Some people have complained that "Media Clips" has devoted an inordinate amount of time to this controversy. I disagree -- KOOP is the best, most interesting station in town, with a combination of fantastic music, cultural diversity, and badly needed public affairs programming. This amazing experiment, combining democracy with media, is of extreme importance in the increasingly corporate-dominated broadcasting world.

But sadly, I predict that those who want "Media Clips" to move on to other topics will get their wish soon. If events continue on this course, the Cadre is going to run the station to financial ruin -- bet on it. The only thing that will save them is if many angry, alienated station members continue giving money to save their favorite shows, despite misgivings about how responsibly that money will be spent.

I hope I'm wrong, and that the station's leadership embarrasses me by leading the station to a new era of cooperation and stability. But I've seen nothing to give me confidence, and much to give me fear.

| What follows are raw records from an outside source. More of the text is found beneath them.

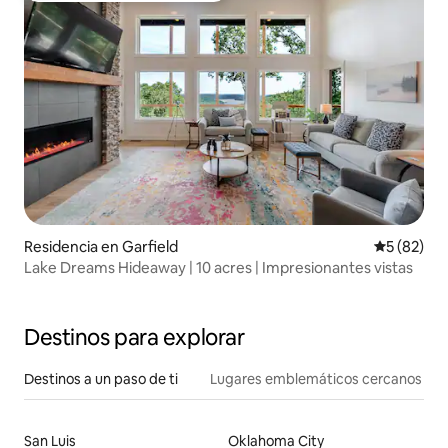
Residencia en Garfield
Calificaci
5 (82)
Lake Dreams Hideaway | 10 acres | Impresionantes vistas
Destinos para explorar
Destinos a un paso de ti
Lugares emblemáticos cercanos
San Luis
Oklahoma City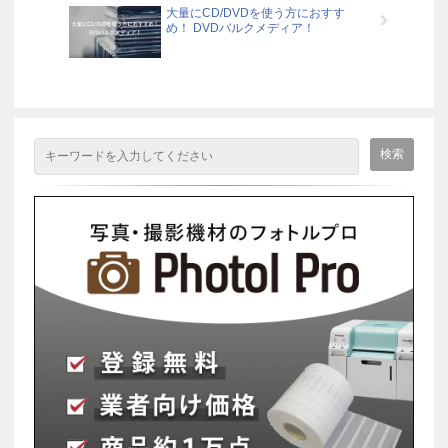
大量にCD/DVDを使う方におすす
め！ DVDバルクメディア！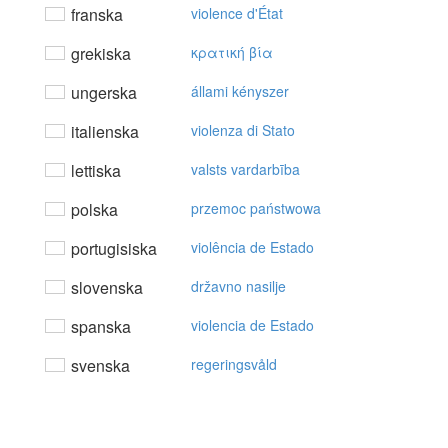
franska
violence d'État
grekiska
κρατική βία
ungerska
állami kényszer
italienska
violenza di Stato
lettiska
valsts vardarbība
polska
przemoc państwowa
portugisiska
violência de Estado
slovenska
državno nasilje
spanska
violencia de Estado
svenska
regeringsvåld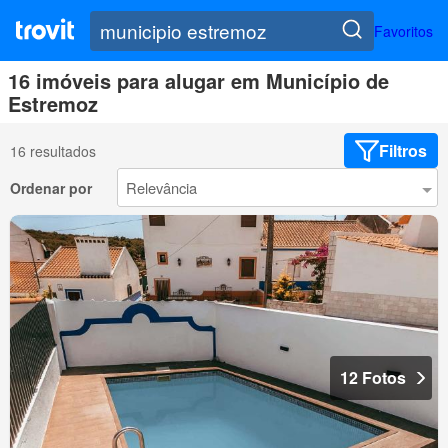
Favoritos
16 imóveis para alugar em Município de
Estremoz
Filtros
16 resultados
Ordenar por
12 Fotos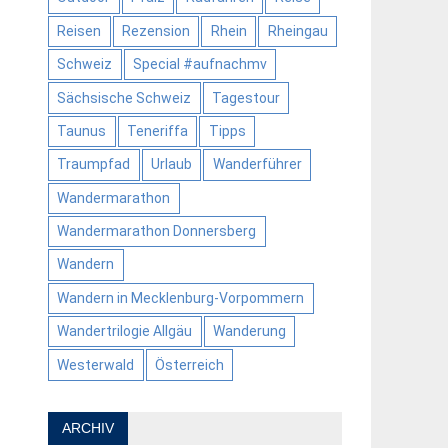
Reisen
Rezension
Rhein
Rheingau
Schweiz
Special #aufnachmv
Sächsische Schweiz
Tagestour
Taunus
Teneriffa
Tipps
Traumpfad
Urlaub
Wanderführer
Wandermarathon
Wandermarathon Donnersberg
Wandern
Wandern in Mecklenburg-Vorpommern
Wandertrilogie Allgäu
Wanderung
Westerwald
Österreich
ARCHIV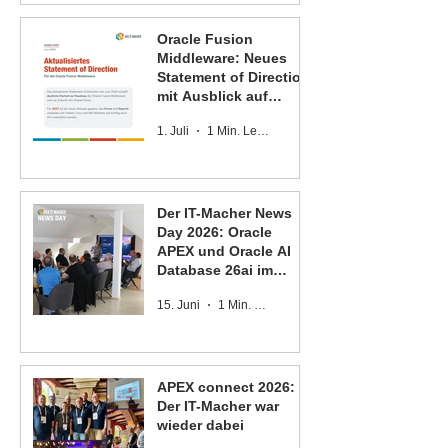
Oracle Fusion
Middleware: Neues
Statement of Direction
mit Ausblick auf
Oracle Forms und
1. Juli
1 Min. Lesezeit
Oracle Reports
Der IT-Macher News
Day 2026: Oracle
APEX und Oracle AI
Database 26ai im
Fokus
15. Juni
1 Min. Lesezeit
APEX connect 2026:
Der IT-Macher war
wieder dabei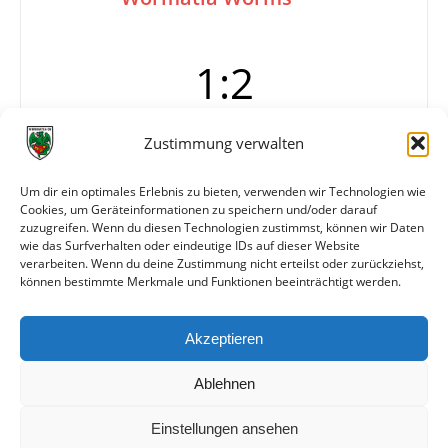
1:2
2000 Zuschauer
Zustimmung verwalten
Tore
Halbzeit 0:0
Um dir ein optimales Erlebnis zu bieten, verwenden wir Technologien wie
Cookies, um Geräteinformationen zu speichern und/oder darauf
Info
Wormatia Worms
zuzugreifen. Wenn du diesen Technologien zustimmst, können wir Daten
Kiefer, Fath…
wie das Surfverhalten oder eindeutige IDs auf dieser Website
verarbeiten. Wenn du deine Zustimmung nicht erteilst oder zurückziehst,
können bestimmte Merkmale und Funktionen beeinträchtigt werden.
Weitere Daten
Akzeptieren
Alle bisherigen Partien der beiden Mannschaften
anzeigen
Ablehnen
Einstellungen ansehen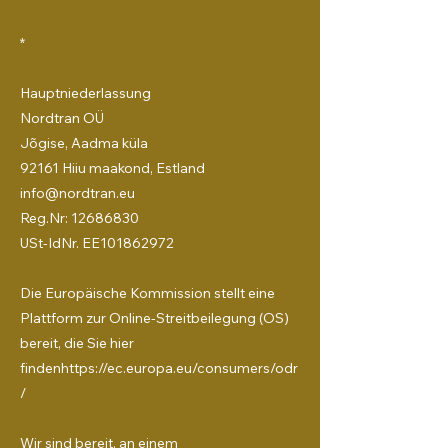
*
Hauptniederlassung
Nordtran OÜ
Jõgise, Aadma küla
92161 Hiiu maakond, Estland
info@nordtran.eu
Reg.Nr: 12686830
USt-IdNr. EE101862972
Die Europäische Kommission stellt eine
Plattform zur Online-Streitbeilegung (OS)
bereit, die Sie hier
findenhttps://ec.europa.eu/consumers/odr
/
Wir sind bereit, an einem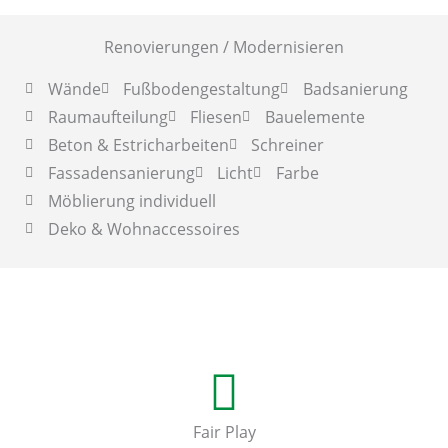
Renovierungen / Modernisieren
Wände
Fußbodengestaltung
Badsanierung
Raumaufteilung
Fliesen
Bauelemente
Beton & Estricharbeiten
Schreiner
Fassadensanierung
Licht
Farbe
Möblierung individuell
Deko & Wohnaccessoires
Fair Play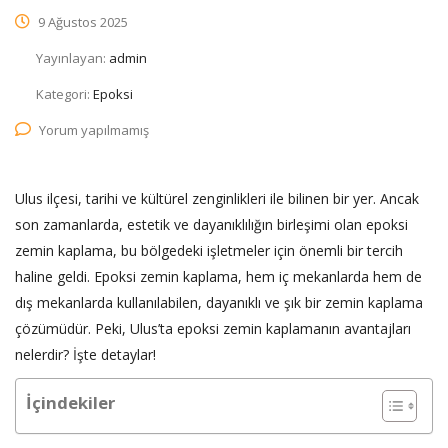
9 Ağustos 2025
Yayınlayan:
admin
Kategori:
Epoksi
Yorum yapılmamış
Ulus ilçesi, tarihi ve kültürel zenginlikleri ile bilinen bir yer. Ancak
son zamanlarda, estetik ve dayanıklılığın birleşimi olan epoksi
zemin kaplama, bu bölgedeki işletmeler için önemli bir tercih
haline geldi. Epoksi zemin kaplama, hem iç mekanlarda hem de
dış mekanlarda kullanılabilen, dayanıklı ve şık bir zemin kaplama
çözümüdür. Peki, Ulus’ta epoksi zemin kaplamanın avantajları
nelerdir? İşte detaylar!
İçindekiler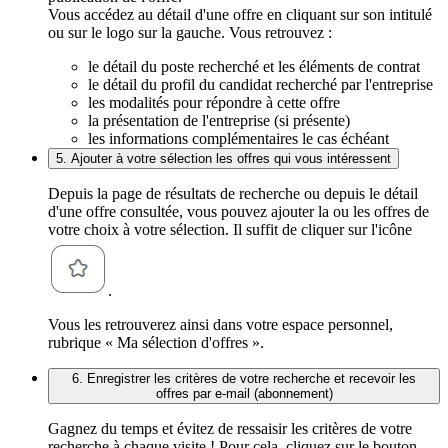
Vous accédez au détail d'une offre en cliquant sur son intitulé
ou sur le logo sur la gauche. Vous retrouvez :
le détail du poste recherché et les éléments de contrat
le détail du profil du candidat recherché par l'entreprise
les modalités pour répondre à cette offre
la présentation de l'entreprise (si présente)
les informations complémentaires le cas échéant
5. Ajouter à votre sélection les offres qui vous intéressent
Depuis la page de résultats de recherche ou depuis le détail
d'une offre consultée, vous pouvez ajouter la ou les offres de
votre choix à votre sélection. Il suffit de cliquer sur l'icône
.
Vous les retrouverez ainsi dans votre espace personnel,
rubrique « Ma sélection d'offres ».
6. Enregistrer les critères de votre recherche et recevoir les
offres par e-mail (abonnement)
Gagnez du temps et évitez de ressaisir les critères de votre
recherche à chaque visite ! Pour cela, cliquez sur le bouton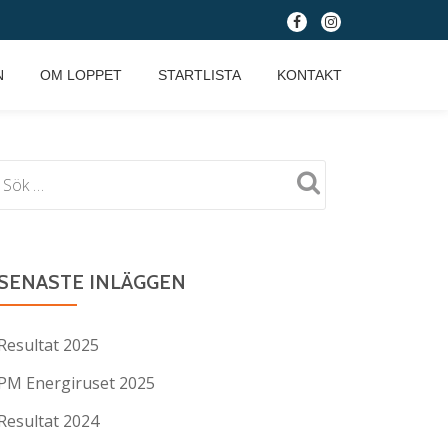
fa-
fa-
facebook
instagram
N
OM LOPPET
STARTLISTA
KONTAKT
SENASTE INLÄGGEN
Resultat 2025
PM Energiruset 2025
Resultat 2024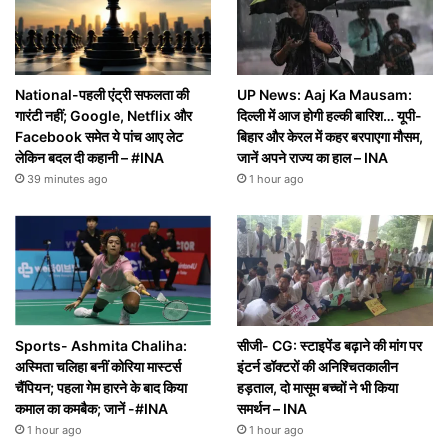
National-पहली एंट्री सफलता की
UP News: Aaj Ka Mausam:
गारंटी नहीं; Google, Netflix और
दिल्ली में आज होगी हल्की बारिश… यूपी-
Facebook समेत ये पांच आए लेट
बिहार और केरल में कहर बरपाएगा मौसम,
लेकिन बदल दी कहानी – #INA
जानें अपने राज्य का हाल – INA
39 minutes ago
1 hour ago
Sports- Ashmita Chaliha:
सीजी- CG: स्टाइपेंड बढ़ाने की मांग पर
अस्मिता चलिहा बनीं कोरिया मास्टर्स
इंटर्न डॉक्टरों की अनिश्चितकालीन
चैंपियन; पहला गेम हारने के बाद किया
हड़ताल, दो मासूम बच्चों ने भी किया
कमाल का कमबैक; जानें -#INA
समर्थन – INA
1 hour ago
1 hour ago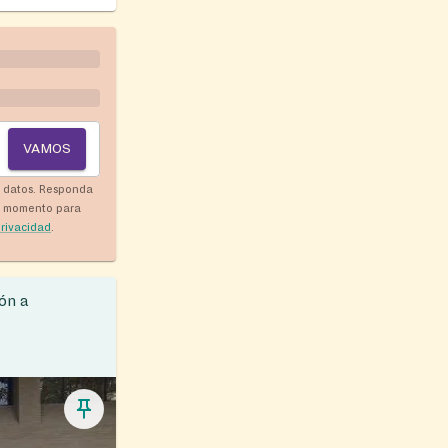
VAMOS
y datos. Responda
r momento para
privacidad
.
ón a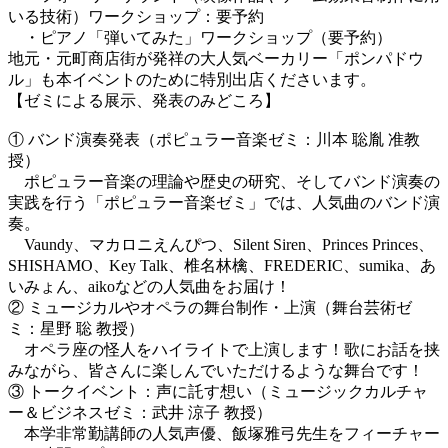
いる技術）ワークショップ：要予約
・ピアノ「弾いてみた」ワークショップ（要予約）
地元・元町商店街が発祥の大人気ベーカリー「ポンパドウ
ル」も本イベントのために特別出店くださいます。
【ゼミによる展示、発表のみどころ】
① バンド演奏発表（ポピュラー音楽ゼミ：川本 聡胤 准教
授）
ポピュラー音楽の理論や歴史の研究、そしてバンド演奏の
実践を行う「ポピュラー音楽ゼミ」では、人気曲のバンド演
奏。
Vaundy、マカロニえんぴつ、Silent Siren、Princes Princes、
SHISHAMO、Key Talk、椎名林檎、FREDERIC、sumika、あ
いみょん、aikoなどの人気曲をお届け！
② ミュージカルやオペラの舞台制作・上演（舞台芸術ゼ
ミ：星野 聡 教授）
オペラ座の怪人をハイライトで上演します！歌にお話を挟
みながら、皆さんに楽しんでいただけるような舞台です！
③ トークイベント：声に託す想い（ミュージックカルチャ
ー＆ビジネスゼミ：武井 涼子 教授）
本学非常勤講師の人気声優、飯塚雅弓先生をフィーチャー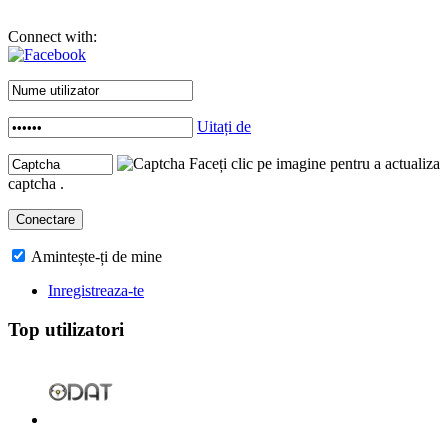
Connect with:
Uitați de
Faceți clic pe imagine pentru a actualiza
captcha .
Amintește-ți de mine
Inregistreaza-te
Top utilizatori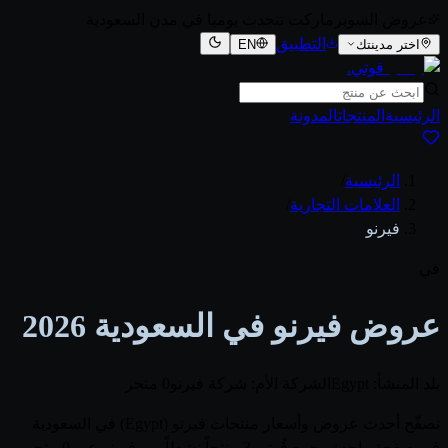
عروض السوبرماركت تتحدث يوميا في مدن السعودية
التطبيق
اختر مدينتك
EN
قوتي
.
الرئيسية
المنتجات
المدونة
الرئيسية
/
العلامات التجارية
/
فيرنو
في
عروض فيرنو في السعودية 2026
بلد المنشأ: Egypt
الشركة الأم: شركة فيرنو
0 متجر
تصفّح أحدث عروض وأسعار منتجات فيرنو (Egypt) في السعودية
في صفحة واحدة. يجمع قُوتي 3 منتجاً نشطاً من فيرنو عبر 0 متجر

For previous Chronicle coverage of the KOOP story, see the "Media Clips" columns of July 17 and Nov. 11, 1998.

Women's Voices

I would have preferred to devote this entire column to the fourth annual International Women's Day Community Media Festival, but the stupidity above has forced this into a single paragraph: On Monday, March 8, KAZI (88.7FM), KOOP (91.7FM), Austin Community Access Channel 10, and Monsterbit Media ( will present an entire day of female-produced and women-oriented programming. I encourage everyone to tune in. And I encourage you to tune out Watergate villian G. Gordon Liddy, who will be making a KJFK-sponsored appearance in Austin for a special broadcast of his right-wing radio show on Friday. (See the Chronicle's Community listings on p.84 for more details on that.)